# Irish electrical licence



## FONZIE.IE (Mar 22, 2012)

Hi, I am moving to toronto in the next couple of months and have heard that I need 9,000 or 10,000 hours worked up in order to qualify for the* ELECTRICAL RED SEAL EXAM. My question is . . Can i work on my Irish Electrical licence for a certain period in canada in order to sit the red seal exam or is their a programme that will help me receive my licence quickly?? . . .Also how much money would I get in Toronto as an electrician . . I ahve have Industrial and Domestic experience and also Instrumentation.. . . . ?????*


----------



## Auld Yin (Mar 10, 2009)

Under which visa are you coming?


----------



## FONZIE.IE (Mar 22, 2012)

I have being granted my INTERNATIONAL EXPERIENCE CANADA (IEC) visa. Its the 1 year working visa . .I am looking to make a move to Canada permanent hoping to get sponsored . . . Any info would be great.
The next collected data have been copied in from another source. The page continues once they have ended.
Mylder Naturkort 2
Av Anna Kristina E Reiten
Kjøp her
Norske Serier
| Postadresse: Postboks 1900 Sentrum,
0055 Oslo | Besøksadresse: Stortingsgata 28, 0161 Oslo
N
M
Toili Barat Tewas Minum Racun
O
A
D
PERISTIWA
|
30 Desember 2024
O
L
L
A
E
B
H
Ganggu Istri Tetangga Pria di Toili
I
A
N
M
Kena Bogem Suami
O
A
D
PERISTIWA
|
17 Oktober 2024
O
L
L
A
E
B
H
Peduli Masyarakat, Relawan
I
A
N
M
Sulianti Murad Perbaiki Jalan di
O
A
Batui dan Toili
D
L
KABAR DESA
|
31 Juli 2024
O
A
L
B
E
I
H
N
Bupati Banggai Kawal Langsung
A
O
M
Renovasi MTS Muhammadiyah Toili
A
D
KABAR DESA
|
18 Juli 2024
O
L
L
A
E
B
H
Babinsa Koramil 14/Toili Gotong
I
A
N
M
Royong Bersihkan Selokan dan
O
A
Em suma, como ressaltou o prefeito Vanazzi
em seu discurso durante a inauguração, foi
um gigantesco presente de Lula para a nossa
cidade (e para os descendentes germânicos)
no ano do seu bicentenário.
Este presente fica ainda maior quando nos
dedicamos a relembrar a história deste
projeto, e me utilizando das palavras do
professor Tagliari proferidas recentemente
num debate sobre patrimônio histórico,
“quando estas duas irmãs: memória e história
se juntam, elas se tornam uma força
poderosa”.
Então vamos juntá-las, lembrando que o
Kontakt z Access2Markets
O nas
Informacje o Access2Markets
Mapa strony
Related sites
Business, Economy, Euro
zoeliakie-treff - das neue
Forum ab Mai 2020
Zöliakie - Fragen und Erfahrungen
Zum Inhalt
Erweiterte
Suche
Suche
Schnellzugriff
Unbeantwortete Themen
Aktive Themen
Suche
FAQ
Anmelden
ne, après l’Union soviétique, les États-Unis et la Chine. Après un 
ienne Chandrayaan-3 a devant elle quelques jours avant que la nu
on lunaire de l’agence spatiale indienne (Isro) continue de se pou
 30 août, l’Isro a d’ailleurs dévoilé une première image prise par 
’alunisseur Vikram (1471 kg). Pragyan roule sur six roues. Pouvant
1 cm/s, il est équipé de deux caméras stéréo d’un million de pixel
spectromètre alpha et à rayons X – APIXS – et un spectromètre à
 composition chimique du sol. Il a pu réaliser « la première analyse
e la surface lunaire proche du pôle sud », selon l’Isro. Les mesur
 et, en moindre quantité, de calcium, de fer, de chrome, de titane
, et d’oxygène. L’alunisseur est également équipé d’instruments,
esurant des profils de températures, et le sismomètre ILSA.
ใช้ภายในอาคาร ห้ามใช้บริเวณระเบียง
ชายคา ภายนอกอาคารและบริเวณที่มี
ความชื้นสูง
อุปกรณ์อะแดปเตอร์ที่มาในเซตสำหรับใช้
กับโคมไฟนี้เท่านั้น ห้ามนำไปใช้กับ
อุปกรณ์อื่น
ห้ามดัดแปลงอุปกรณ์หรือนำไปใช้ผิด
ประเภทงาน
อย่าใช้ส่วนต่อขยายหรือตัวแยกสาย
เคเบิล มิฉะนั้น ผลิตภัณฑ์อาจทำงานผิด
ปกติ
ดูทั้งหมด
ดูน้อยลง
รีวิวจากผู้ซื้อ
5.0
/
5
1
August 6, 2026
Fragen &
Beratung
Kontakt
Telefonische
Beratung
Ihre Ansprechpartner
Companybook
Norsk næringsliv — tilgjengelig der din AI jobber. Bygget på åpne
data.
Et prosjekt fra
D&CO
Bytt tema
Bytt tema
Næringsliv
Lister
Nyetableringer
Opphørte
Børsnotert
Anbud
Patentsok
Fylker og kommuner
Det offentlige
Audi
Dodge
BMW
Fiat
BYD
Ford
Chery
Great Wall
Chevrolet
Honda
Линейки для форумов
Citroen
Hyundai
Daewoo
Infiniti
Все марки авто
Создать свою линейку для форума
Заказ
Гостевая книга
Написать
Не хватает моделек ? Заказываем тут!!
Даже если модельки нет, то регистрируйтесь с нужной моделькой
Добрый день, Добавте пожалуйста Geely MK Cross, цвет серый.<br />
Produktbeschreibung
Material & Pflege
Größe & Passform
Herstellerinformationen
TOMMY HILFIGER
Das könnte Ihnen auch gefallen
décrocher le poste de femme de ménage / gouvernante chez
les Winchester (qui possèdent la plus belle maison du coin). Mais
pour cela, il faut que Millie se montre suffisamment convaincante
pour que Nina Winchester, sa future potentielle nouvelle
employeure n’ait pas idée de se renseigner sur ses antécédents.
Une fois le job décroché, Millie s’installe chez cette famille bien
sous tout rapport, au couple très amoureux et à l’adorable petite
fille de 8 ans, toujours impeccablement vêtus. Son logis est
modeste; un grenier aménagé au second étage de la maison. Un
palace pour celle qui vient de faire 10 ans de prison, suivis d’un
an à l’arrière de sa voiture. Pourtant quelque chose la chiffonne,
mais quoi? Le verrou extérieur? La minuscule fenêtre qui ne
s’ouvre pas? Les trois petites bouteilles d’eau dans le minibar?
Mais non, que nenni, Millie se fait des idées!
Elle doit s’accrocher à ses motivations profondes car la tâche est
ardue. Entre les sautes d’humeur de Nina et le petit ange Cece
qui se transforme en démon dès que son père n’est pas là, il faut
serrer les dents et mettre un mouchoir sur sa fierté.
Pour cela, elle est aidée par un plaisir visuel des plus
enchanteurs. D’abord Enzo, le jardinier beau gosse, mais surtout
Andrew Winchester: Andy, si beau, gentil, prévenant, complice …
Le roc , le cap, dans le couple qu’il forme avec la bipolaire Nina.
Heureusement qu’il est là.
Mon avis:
Thanks. . . . .??. . . .


----------



## belcher (Feb 26, 2012)

FONZIE.IE said:


> Hi, I am moving to toronto in the next couple of months and have heard that I need 9,000 or 10,000 hours worked up in order to qualify for the* ELECTRICAL RED SEAL EXAM. *


*
This is true for 9000 (works out to be about four years)


FONZIE.IE said:



My question is . . Can i work on my Irish Electrical licence for a certain period in canada

Click to expand...

No you can not work as an electrician until you have the relevant Province licence or have challenged the Red Seal Exam


FONZIE.IE said:



Also how much money would I get in Toronto as an electrician

Click to expand...

The average wage is 25 dollars an hour, dont let people fool you with dreams of 45 dollars an hour, 
if you are qualified for instrumentation (not just have done the work), i wouldn't work for less than 30 as thats too low. 
Toronto is not the best place for electricians trying to earn lots of money either, why have you chosen this destination?
You can always check out the job sites for a more accurate indication, and its better because you know what specific jobs you have skills in.*


----------



## FONZIE.IE (Mar 22, 2012)

Thank you for your replies . . (really helpfull). . . How am I suppose to work as an electrician if I am not recognised in Canada . . it doesnt make sense?? . . Am i missing something?? . . Yes I am qualified in Instrumentation and I am certified in (KNX) INTELLIGENT BUILDING CONTROL SYSTEMS, 

I chose Toronto because I heard that Vancouver is expensive!! . .Is that true?? . . I dont mind where I go in Canada to be honest. . . ?? . .Jus as long as I can get work farely quickly. . . . ???


----------



## FONZIE.IE (Mar 22, 2012)

I should add that I am a qualified Electrician in Ireland with 8yrs experience in my trade including my apprenticeship!!


----------



## belcher (Feb 26, 2012)

FONZIE.IE said:


> Thank you for your replies . . (really helpfull). . . How am I suppose to work as an electrician if I am not recognised in Canada . . it doesnt make sense?? . . Am i missing something?? . .


You can work, you have to get the Irish Electrical licence converted over to a Canadian one, this can be a little bit and where to go about getting it done differs from province to province.




FONZIE.IE said:


> I chose Toronto because I heard that Vancouver is expensive!! . .Is that true?? . . I dont mind where I go in Canada to be honest. . . ?? . .Jus as long as I can get work farely quickly. . . . ???


If you think you would be able to secure a job in oil and gas think about Alberta or construction in Saskatchewan, 

Toronto is not that much cheaper than Vancouver
Cost of Living Comparison Between Toronto, Canada And Vancouver, Canada


----------



## FONZIE.IE (Mar 22, 2012)

Thanks for your advice . . I will look into edmonton, calgary or saskatoon!! . . Do you know of any links that I would be able check out in order to enquire about the Canadian electrical licence?? . . .


----------



## belcher (Feb 26, 2012)

Sorry it of the top of my head you will need to search google for them


----------